*Exercise goal*.
Recast the listing lines as a JSON list of strings, one string per line and no blank lines, beginning with the line containing "Give the start time, end" and running through the line containing "10:30 PM to 11:50 PM, 1 hour 20 minutes".

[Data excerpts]
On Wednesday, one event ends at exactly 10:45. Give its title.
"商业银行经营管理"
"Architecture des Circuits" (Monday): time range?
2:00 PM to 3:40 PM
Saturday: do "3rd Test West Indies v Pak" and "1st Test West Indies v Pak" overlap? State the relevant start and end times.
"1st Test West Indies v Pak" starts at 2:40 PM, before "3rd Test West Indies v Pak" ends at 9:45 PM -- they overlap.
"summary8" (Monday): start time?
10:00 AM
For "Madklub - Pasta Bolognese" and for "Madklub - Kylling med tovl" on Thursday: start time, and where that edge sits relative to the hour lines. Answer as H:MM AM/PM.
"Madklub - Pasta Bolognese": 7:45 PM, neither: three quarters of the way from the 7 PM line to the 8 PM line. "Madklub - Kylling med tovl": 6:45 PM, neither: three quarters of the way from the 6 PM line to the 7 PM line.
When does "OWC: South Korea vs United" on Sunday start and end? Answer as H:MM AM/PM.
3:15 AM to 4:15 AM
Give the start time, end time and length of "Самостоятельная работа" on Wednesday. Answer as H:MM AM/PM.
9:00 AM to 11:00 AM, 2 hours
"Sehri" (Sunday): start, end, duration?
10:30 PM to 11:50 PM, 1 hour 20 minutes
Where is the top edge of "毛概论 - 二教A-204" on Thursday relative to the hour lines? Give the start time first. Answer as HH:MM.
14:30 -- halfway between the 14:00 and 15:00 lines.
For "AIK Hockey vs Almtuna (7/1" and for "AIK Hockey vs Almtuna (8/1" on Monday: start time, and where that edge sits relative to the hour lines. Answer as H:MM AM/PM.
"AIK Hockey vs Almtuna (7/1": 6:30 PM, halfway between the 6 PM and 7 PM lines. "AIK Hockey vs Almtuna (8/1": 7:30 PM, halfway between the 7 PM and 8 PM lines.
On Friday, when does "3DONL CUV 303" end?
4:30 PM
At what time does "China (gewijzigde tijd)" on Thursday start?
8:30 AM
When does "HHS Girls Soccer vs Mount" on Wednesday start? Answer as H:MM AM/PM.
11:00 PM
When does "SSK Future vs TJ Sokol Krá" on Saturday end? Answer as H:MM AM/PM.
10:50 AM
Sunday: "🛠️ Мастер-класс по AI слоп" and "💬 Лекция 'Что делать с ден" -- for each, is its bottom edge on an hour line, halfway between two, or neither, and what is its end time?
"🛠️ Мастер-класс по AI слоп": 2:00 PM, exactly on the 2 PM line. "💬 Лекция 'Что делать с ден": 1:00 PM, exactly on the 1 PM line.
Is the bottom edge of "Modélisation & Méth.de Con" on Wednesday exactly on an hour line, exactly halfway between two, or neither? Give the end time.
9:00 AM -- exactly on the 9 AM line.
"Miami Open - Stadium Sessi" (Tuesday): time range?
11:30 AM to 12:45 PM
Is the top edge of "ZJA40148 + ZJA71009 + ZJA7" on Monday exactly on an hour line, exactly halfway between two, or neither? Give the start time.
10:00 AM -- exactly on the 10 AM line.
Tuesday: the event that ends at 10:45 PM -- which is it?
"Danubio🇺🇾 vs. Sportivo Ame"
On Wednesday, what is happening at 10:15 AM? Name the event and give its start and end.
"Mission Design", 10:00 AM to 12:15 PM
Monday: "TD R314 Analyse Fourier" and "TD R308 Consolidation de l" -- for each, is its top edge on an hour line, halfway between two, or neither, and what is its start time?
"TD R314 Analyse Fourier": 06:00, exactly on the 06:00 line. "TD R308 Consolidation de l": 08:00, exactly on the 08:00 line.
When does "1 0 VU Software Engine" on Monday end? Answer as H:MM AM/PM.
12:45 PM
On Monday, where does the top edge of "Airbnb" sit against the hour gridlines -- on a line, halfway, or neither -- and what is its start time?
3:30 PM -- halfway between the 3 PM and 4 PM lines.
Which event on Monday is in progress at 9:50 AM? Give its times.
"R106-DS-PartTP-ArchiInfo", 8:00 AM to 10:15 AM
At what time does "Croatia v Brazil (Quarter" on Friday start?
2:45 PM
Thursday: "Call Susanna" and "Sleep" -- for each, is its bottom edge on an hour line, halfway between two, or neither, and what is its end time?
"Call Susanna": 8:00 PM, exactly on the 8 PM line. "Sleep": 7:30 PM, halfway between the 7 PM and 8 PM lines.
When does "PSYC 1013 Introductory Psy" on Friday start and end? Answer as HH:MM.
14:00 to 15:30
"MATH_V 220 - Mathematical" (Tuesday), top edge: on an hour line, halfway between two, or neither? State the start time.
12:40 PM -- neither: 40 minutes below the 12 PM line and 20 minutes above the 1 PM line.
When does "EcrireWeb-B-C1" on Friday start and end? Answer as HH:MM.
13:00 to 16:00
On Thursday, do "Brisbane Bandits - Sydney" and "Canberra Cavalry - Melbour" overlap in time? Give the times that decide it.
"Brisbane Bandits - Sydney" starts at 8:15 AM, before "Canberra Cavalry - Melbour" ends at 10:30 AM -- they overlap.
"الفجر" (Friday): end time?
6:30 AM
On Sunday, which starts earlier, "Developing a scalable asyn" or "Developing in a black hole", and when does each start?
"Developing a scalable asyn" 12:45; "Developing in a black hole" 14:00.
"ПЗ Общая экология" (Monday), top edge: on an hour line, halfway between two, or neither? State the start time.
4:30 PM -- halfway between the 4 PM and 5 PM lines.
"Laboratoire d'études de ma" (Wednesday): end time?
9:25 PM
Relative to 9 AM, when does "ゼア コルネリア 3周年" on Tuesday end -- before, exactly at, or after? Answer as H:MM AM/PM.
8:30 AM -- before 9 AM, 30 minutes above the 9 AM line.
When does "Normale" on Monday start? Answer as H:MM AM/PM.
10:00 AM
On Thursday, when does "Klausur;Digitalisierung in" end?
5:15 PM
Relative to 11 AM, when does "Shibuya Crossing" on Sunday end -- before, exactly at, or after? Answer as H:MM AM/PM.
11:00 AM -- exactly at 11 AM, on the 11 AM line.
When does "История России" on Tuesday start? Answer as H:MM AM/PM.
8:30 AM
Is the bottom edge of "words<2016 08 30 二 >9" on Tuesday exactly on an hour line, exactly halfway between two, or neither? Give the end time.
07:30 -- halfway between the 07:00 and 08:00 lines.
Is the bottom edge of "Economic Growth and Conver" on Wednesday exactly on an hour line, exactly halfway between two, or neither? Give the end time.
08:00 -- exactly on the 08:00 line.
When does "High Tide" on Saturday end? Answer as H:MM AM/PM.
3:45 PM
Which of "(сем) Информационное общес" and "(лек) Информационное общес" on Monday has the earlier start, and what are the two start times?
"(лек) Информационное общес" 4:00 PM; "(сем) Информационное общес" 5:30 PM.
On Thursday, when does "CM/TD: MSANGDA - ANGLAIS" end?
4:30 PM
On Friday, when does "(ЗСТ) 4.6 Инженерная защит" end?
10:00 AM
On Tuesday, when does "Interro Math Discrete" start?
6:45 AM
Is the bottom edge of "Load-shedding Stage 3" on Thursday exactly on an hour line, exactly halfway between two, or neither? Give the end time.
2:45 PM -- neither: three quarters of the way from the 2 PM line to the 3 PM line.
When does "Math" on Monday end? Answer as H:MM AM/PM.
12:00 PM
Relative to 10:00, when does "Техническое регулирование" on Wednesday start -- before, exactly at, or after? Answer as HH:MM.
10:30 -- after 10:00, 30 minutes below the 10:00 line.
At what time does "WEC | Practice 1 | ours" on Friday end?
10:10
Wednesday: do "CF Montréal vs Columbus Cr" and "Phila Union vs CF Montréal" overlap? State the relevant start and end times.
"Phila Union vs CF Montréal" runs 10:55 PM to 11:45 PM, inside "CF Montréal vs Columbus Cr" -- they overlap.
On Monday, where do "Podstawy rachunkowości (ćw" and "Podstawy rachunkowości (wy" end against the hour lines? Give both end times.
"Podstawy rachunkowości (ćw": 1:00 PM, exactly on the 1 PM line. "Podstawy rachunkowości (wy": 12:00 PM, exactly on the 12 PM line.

*Solution to this task*.
[
  "Give the start time, end time and length of \"Самостоятельная работа\" on Wednesday. Answer as H:MM AM/PM.",
  "9:00 AM to 11:00 AM, 2 hours",
  "\"Sehri\" (Sunday): start, end, duration?",
  "10:30 PM to 11:50 PM, 1 hour 20 minutes"
]